The membranes of the cord are continuous with those of the brain. The arachno-pia invests the cord and furnishes a sheath to each of the spinal nerves as it passes out through the intervertebral foramen. The arachno-pial space is filled with cerebro-spinal fluid, which forms a water-bed for the cord, continuous with that at the base of the brain. The dura mater constitutes the enveloping sheath of the cord. It hangs from the edge of the foramen magnum as a tubular sac, and is connected to the bones only opposite the intervertebral foramina, where it is prolonged on to each spinal nerve as part of its sheath. Between the dura and the bony wall of the canal is a space filled with loose areolar tissue and traversed by large venous sinuses. The dura extends as far as the upper edge of the sacrum.

The spinal cord extends from the foramen magnum to the level of the disc between the first and second lumbar vertebræ. The cervical enlargement, which includes the lower four cervical and the upper two thoracic segments, ends opposite the seventh cervical spine. The lumbar enlargement lies opposite the last three thoracic spines.

One pair of spinal nerves leaves each “segment” of the cord. On leaving the cord the nerves incline slightly downwards towards the foramina by which they make their exit from the canal. The obliquity of the nerves gradually increases, till in the lower part of the canal—from the second lumbar vertebra onward—they run parallel with the filum terminale and together constitute the cauda equina.

It is to be borne in mind that owing to the fact that the cord is relatively shorter than the canal, the tips of the spinous processes lie a considerable distance lower than the segments of the cord with which they correspond numerically. To estimate the level of the segment of the cord which is injured: in the cervical region add one to the number of the vertebra counted by the spines; in the upper thoracic region add two, in the lower thoracic region add three, and this will give the corresponding segment. The lower part of the eleventh thoracic spinous process and the space below it are opposite the lower three lumbar segments. The twelfth thoracic spinous process and the space below it are opposite the sacral segments (Chipault).

Functions.—The essential function of the spinal cord is to transmit motor and sensory impulses between the brain and the rest of the body. The general course of the fibres by which these impulses travel has already been described ([p. 331]).

In the grey matter there are groups of nerve-cells—“centres”—which govern certain reflex movements. The most important of these—the centres for the rectal, the vesical, and the patellar reflexes—are situated in the lumbar enlargement.

In the great majority of cases of spinal disease or injury coming under the notice of the surgeon the symptoms are bilateral, that is, are of the nature of paraplegia, and the whole of the body below the level of the segment affected is involved in the paralysis. Lesions affecting only one-half of the cord are rare and give rise to symptoms which are exceedingly complicated. When the lesion implicates the nerve-roots only, the symptoms are confined to the area supplied by the affected nerves.

INJURIES OF THE SPINAL MEDULLA OR CORD

As the clinical importance of a spinal injury depends almost entirely on the degree of damage done to the cord, we shall consider injuries of the cord before those of the vertebral column. They will be described under the headings: Concussion of the Cord; Traumatic Spinal Hæmorrhage; Total Transverse Lesions; Partial Lesions of the Cord and Nerve Roots; and “Railway Spine.”

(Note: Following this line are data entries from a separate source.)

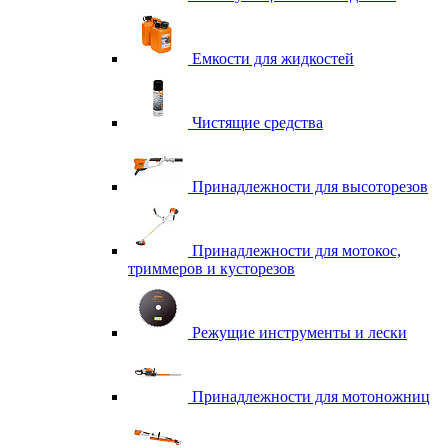
Емкости для жидкостей
Чистящие средства
Принадлежности для высоторезов
Принадлежности для мотокос,
триммеров и кусторезов
Режущие инструменты и лески
Принадлежности для мотоножниц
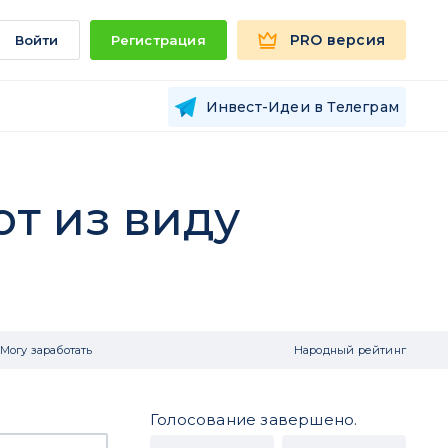
PRO версия
Войти
Регистрация
Инвест-Идеи в Телеграм
ют из виду
Могу заработать
Народный рейтинг
Голосование завершено.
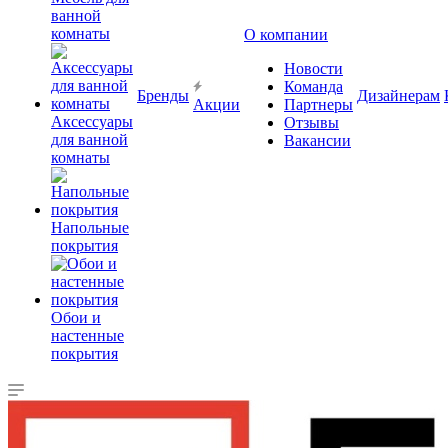
ванной
комнаты
О компании
Новости
Команда
Бренды
Дизайнерам
Акции
Партнеры
Аксессуары
Отзывы
для ванной
Вакансии
комнаты
Напольные
покрытия
Обои и
настенные
покрытия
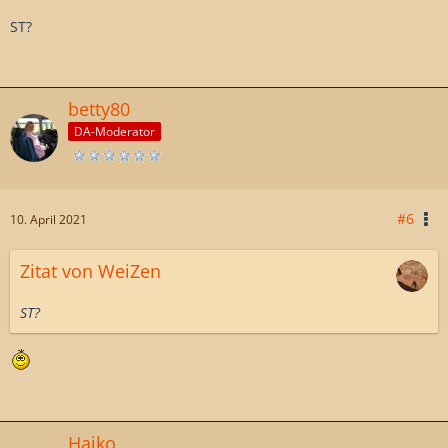
ST?
betty80
DA-Moderator
#6
10. April 2021
Zitat von WeiZen
ST?
Haiko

Concussion of the Spinal Cord.—Concussion of the cord is now regarded as a definite entity closely resembling concussion of the brain. In some cases, the underlying lesion is of a temporary character, usually in the form of a vascular disturbance such as œdema or vascular engorgement, and possibly an arterial anæmia; in other cases there is definite evidence of injury, of the nature of contusion, minute hæmorrhages and blood-staining of the cerebro-spinal fluid. It must be clearly stated, that concussion of the cord may be attended with an immediate arrest of all its functions closely resembling the condition following upon complete crushing of the cord—total transverse lesion,—and it may be impossible to differentiate between the two conditions until two or more days have elapsed after the accident; it is usual, however, in concussion, as contrasted with crushing of the cord, that although motor conduction may be completely abolished, sensation is only impaired and evidence of sensory conduction can usually be elicited. If the lesion is merely a concussion, the functions of the cord will be restored within a day or two, first to full sensation and then to full motor power.